Billy’s face turned sullen. “Why, we’ll make a play in here,” he said.
“Not so bad odds in here,” Wash explained. He jerked a thumb and whispered, “Morgan over there is kin to him, I heard; anyway they are partners here. And a charge of buckshot up there,” he went on, indicating the lookout. “Only I hope to God it is birdshot. And count up Morgan’s dealers and barkeeps and who knows what the hell else besides. Morgan is supposed to’ve cut plenty score himself. It is a fair enough shake.”
Cade finished his conversation with Abe and turned to the bar with his back to the others. Calhoun was watching the door, scraping a thumbnail along his boneless nose.
“Billy,” Abe said. “Maybe you and me and Curley and Wash could have a hand of cards over there.”

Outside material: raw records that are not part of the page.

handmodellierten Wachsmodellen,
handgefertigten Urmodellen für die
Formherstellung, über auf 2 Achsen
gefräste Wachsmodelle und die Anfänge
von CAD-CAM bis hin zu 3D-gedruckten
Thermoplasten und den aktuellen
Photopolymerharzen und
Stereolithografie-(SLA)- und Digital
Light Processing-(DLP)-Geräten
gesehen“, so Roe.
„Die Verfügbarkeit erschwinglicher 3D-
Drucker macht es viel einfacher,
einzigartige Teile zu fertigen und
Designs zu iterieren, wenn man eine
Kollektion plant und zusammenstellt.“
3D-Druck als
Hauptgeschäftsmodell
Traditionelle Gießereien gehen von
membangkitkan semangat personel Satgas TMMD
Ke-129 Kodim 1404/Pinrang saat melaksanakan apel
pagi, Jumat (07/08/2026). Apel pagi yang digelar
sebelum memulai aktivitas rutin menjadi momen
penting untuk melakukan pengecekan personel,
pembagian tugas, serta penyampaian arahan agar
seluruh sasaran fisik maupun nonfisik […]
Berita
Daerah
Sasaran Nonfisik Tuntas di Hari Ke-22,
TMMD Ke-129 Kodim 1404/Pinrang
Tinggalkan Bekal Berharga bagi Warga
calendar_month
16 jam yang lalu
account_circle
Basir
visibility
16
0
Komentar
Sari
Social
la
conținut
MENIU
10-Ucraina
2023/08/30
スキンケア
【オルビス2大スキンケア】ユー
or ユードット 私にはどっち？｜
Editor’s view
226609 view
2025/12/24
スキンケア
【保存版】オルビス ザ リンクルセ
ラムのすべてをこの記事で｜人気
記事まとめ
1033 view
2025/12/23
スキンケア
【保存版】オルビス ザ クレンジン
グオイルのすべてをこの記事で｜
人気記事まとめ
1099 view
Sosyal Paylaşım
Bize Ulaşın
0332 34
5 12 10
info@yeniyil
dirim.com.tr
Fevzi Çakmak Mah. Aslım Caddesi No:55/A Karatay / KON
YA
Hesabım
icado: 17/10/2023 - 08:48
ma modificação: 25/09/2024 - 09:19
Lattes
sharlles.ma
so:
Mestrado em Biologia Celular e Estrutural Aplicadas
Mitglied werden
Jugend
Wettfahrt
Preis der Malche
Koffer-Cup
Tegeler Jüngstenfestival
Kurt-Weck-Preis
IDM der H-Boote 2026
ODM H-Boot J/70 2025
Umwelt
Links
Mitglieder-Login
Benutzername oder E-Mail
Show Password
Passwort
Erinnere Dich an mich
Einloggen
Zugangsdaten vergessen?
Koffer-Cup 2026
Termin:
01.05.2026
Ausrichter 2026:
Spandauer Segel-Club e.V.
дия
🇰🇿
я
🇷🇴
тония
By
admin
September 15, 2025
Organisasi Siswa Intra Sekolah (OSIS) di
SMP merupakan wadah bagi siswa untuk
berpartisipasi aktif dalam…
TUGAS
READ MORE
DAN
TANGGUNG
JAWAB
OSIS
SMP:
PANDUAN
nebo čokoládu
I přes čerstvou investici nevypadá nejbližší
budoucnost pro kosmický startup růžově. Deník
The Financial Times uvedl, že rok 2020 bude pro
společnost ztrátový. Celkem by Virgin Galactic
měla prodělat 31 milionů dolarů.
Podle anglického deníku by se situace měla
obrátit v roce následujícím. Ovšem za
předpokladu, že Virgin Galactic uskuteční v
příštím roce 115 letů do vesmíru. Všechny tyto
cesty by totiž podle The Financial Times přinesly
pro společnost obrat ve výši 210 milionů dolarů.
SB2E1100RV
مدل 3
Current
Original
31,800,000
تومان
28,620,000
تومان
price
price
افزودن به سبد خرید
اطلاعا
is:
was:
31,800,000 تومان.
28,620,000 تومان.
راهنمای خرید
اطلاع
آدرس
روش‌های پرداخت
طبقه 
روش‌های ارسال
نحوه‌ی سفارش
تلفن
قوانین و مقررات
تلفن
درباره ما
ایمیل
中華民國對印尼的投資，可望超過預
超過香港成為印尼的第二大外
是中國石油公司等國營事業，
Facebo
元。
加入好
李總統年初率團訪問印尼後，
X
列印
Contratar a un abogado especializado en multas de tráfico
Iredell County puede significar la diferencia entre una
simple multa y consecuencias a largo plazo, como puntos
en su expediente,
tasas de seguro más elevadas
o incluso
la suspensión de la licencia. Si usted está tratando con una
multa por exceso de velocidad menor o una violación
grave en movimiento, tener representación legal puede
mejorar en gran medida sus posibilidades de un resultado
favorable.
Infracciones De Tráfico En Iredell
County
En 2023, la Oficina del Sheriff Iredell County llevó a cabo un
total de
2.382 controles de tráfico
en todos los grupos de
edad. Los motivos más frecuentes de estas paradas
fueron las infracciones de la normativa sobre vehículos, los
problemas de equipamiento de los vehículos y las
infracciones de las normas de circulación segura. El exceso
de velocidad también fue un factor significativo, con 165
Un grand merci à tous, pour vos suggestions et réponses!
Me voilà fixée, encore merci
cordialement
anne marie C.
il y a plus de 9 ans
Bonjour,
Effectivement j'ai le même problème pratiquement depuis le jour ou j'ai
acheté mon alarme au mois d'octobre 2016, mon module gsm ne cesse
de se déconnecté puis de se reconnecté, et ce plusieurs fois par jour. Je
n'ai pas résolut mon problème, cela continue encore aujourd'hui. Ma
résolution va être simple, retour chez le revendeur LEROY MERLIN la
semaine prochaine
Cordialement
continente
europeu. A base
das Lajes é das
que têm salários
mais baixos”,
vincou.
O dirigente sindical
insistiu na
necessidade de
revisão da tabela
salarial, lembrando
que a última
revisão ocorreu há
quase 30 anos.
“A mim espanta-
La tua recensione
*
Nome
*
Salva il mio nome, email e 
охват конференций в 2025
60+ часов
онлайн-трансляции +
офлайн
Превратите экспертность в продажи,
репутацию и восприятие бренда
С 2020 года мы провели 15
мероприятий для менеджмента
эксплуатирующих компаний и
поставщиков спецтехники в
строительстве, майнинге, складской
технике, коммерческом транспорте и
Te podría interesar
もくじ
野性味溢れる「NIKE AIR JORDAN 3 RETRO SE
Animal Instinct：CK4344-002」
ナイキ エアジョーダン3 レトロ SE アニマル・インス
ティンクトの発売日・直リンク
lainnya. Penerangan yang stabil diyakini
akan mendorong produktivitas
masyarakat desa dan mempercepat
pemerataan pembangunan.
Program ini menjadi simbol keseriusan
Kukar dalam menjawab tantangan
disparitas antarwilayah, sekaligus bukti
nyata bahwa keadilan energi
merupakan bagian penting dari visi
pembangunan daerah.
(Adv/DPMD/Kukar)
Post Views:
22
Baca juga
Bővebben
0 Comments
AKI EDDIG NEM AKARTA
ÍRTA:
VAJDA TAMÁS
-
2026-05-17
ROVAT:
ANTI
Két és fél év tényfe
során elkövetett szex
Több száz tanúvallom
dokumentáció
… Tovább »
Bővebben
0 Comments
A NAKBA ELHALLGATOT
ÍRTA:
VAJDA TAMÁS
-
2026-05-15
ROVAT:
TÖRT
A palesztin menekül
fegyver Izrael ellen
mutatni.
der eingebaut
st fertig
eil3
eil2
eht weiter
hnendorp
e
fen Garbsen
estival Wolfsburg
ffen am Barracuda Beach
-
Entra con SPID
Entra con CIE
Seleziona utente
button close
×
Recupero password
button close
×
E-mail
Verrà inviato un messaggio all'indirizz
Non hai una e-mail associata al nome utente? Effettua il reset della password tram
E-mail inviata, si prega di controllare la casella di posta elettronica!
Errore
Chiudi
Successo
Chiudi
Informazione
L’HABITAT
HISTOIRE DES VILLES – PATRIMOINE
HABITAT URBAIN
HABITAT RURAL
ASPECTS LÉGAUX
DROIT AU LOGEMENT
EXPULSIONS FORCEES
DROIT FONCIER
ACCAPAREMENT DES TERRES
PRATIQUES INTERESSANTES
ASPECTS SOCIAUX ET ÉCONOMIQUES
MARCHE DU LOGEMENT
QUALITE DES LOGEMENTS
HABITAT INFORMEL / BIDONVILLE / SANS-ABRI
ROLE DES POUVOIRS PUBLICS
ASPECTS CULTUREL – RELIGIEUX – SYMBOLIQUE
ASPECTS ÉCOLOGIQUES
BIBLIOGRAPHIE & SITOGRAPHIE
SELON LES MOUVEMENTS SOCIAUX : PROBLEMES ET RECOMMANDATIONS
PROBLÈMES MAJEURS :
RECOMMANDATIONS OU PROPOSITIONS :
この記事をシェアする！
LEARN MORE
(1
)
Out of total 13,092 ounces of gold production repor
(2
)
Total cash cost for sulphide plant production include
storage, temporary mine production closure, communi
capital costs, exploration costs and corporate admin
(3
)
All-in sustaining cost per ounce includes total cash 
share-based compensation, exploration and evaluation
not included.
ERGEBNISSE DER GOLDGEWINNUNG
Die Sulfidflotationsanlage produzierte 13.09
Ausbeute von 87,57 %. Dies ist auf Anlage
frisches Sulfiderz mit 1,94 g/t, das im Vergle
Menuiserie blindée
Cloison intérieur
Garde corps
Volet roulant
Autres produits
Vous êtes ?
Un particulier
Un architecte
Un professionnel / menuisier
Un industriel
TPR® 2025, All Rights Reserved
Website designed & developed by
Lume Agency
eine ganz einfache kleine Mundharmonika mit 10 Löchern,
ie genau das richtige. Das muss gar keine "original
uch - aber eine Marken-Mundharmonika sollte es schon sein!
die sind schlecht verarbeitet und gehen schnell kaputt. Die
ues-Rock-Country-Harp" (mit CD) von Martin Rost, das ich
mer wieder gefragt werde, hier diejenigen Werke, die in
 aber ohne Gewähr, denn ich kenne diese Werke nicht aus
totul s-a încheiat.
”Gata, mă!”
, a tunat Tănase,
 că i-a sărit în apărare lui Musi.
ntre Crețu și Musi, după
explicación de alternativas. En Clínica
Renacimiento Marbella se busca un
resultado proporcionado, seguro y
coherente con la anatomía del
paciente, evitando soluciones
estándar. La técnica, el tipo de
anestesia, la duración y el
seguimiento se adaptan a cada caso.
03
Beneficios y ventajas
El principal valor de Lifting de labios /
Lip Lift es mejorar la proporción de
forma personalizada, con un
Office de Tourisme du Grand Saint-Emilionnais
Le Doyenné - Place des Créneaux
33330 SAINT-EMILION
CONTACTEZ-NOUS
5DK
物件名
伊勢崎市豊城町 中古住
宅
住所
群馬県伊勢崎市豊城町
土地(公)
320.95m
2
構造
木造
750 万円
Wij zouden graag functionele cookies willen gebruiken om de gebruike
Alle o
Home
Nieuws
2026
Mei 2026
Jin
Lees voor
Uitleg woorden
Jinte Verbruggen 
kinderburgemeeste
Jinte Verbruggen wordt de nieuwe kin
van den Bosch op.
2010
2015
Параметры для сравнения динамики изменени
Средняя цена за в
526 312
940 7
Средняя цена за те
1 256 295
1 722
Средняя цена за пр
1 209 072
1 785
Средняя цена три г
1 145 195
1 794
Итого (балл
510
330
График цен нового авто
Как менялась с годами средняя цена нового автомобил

Billy nodded tautly, and, with Wash and Curley, moved off after Abe. As they sat down in the rear, beyond the piano, a group of miners hurriedly vacated a nearby table. The piano player banged his hands down in a sour chord, and got up too, bumping, in his departure, against Calhoun and Friendly as they moved down to the end of the bar, and apologizing profusely. Pony Benner swaggered over toward the lookout’s stand. Men were crowding out the door.
Gannon felt leaden as he stood alone against the bar, watching, in the mirror, McQuown’s disposition of his men. At the table Billy sat facing the bar, with Abe and Wash on either side of him, Curley across from him, back to the room. So it would be Billy. He remembered that his father, dying, had charged him with watching out for Billy until Billy was grown. But Billy had grown too fast for him, and already Deputy Jim Brown was dead by Billy’s six-shooter. His responsibility had been long ago dissolved in incapacity, and now the dread he felt as he stared into the mirror was more disgust and hopelessness than fear. He had fled this hard and aimless callousness where a human life was only a part of a game, and never, so far as he had seen, a fair game. He had thought he could escape it by fleeing it. But he could not escape having been one of McQuown’s, nor the nightmare-crowded memory of what they had done, himself as much as any of them, one day six months ago, in Rattlesnake Canyon just over the border; and he could not escape himself.